You can stop making movies about weddings, particularly movies about women sabotaging other women's weddings. The formula worked well enough when Julia Roberts and Cameron Diaz faced off in My Best Friend's Wedding. But The Wedding Planner was lame, and Bride Wars was horrendous. Ditto Margot at the Wedding, where two of the most neurotic actresses in film history (Nicole Kidman and Jennifer Jason Leigh) competed to torpedo the nuptials. Then, as if on cue, last year brought us Jonathan Demme's Rachel Getting Married, about the perils of inviting a dysfunctional family member to the wedding. In this case, the dysfunctional family member was the bride's drug-addict sister who once drove off a bridge, and was too wasted to undo little brother's seatbelt, so he drowned. The subtext: I don't mind you coming to the wedding, you skanky cokehead, but did you really expect to be the maid of honour?

So what type of film should the industry be making instead? Well, think of what we have a shortage of. There hasn't been a top-class mob film since American Gangster. There hasn't been a sophisticated adult rom-com since Sideways. There hasn't been a really great scam film since The Spanish Prisoner. There hasn't been a full-costume, macho-man epic since Gladiator. There hasn't been a great sci-fi film since The Matrix. And there hasn't been a memorable movie about the perils of using public transport since Speed.

Actually, another film about a killer whale might not be a bad idea, either.
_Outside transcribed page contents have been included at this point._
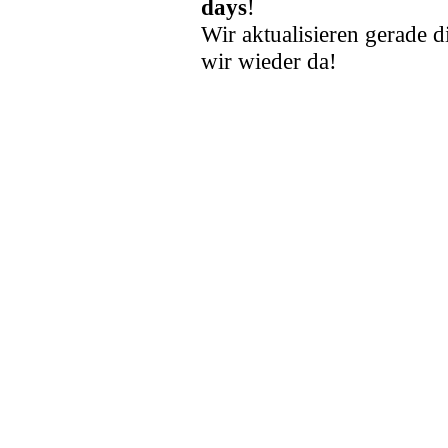
days
!
Wir aktualisieren gerade d
wir wieder da!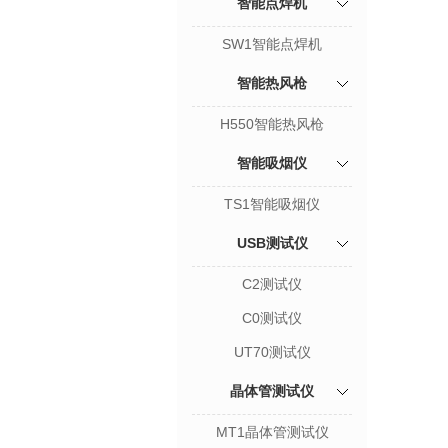
智能点焊机
SW1智能点焊机
智能热风枪
H550智能热风枪
智能吸烟仪
TS1智能吸烟仪
USB测试仪
C2测试仪
C0测试仪
UT70测试仪
晶体管测试仪
MT1晶体管测试仪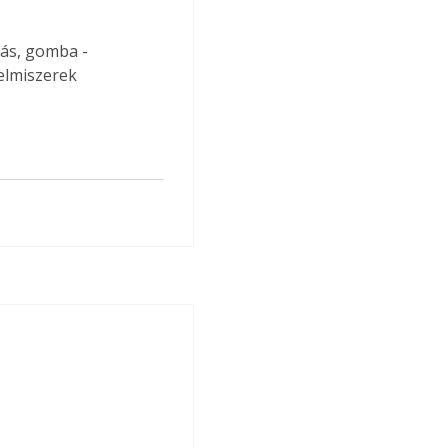
jás, gomba - 
elmiszerek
The genres we'd like to see

Convoluted heists

Ocean's Twelve and Thirteen were so bad they obscured the virtues of Eleven, the last recent good caper movie. Heists and scams are the most intellectual of crime movies, which is what makes them so tricky. Look at Welcome to Collinwood for an example of how easily they can fail.

JG Ballard adaptations

Empire of the Sun and Crash, two masterpieces of very different kinds, showed that the late master of suburban sci-fi had a lot in him. With numerous short story collections and 16 novels – all tiptoeing into unsettling areas no one else dared enter – surely there's something else to be done. Whatever happened to John Maybury's Super-Cannes?
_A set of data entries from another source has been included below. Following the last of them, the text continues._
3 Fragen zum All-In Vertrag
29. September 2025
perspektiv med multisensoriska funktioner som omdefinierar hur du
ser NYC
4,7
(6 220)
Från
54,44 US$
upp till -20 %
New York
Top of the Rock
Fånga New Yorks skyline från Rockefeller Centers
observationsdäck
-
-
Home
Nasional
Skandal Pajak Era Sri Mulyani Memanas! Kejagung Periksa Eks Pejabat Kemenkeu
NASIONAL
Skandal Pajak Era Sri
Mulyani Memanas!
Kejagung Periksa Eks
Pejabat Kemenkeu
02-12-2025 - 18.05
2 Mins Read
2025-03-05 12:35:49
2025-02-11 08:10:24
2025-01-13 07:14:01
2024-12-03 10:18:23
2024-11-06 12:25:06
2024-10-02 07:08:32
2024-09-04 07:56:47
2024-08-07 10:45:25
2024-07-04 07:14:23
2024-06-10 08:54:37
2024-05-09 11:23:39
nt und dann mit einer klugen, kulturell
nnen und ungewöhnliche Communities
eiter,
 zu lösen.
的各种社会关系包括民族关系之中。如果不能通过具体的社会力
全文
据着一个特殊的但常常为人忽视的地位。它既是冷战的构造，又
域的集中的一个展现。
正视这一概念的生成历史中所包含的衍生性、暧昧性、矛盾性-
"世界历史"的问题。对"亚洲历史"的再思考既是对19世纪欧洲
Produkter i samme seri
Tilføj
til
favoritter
Weird-female-friendship movies

What did Heavenly Creatures and Me Without You have in common? Both were about teenage girls who lived – unhealthily – in each other's pockets and found rich drama therein. A long way from the nauseating hug movies that have infested cinema for the last 20 years.

Puppet action

Team America: World Police was a one-of-a-kind stroke of genius – inspired, as we found out, by the Thunderbirds' gronky puppet-on-a-string look. In the age of Fantastic Mr Fox and Curse of the Were-Rabbit, when stop-motion and claymation are rendered digitally, can't we please go back to plain old wood and yarn?

Slasher comedies

The combination of nastiness and giggles is hard to pull off – do it wrong and you're inviting people to laugh at sadism. Sam Raimi set the template with the 1980s Evil Dead films, Peter Jackson churned out Bad Taste and Braindead, and Shaun of the Dead was a fine recent example. Now that we're up to our necks in grim torture films, a little levity would be appreciated.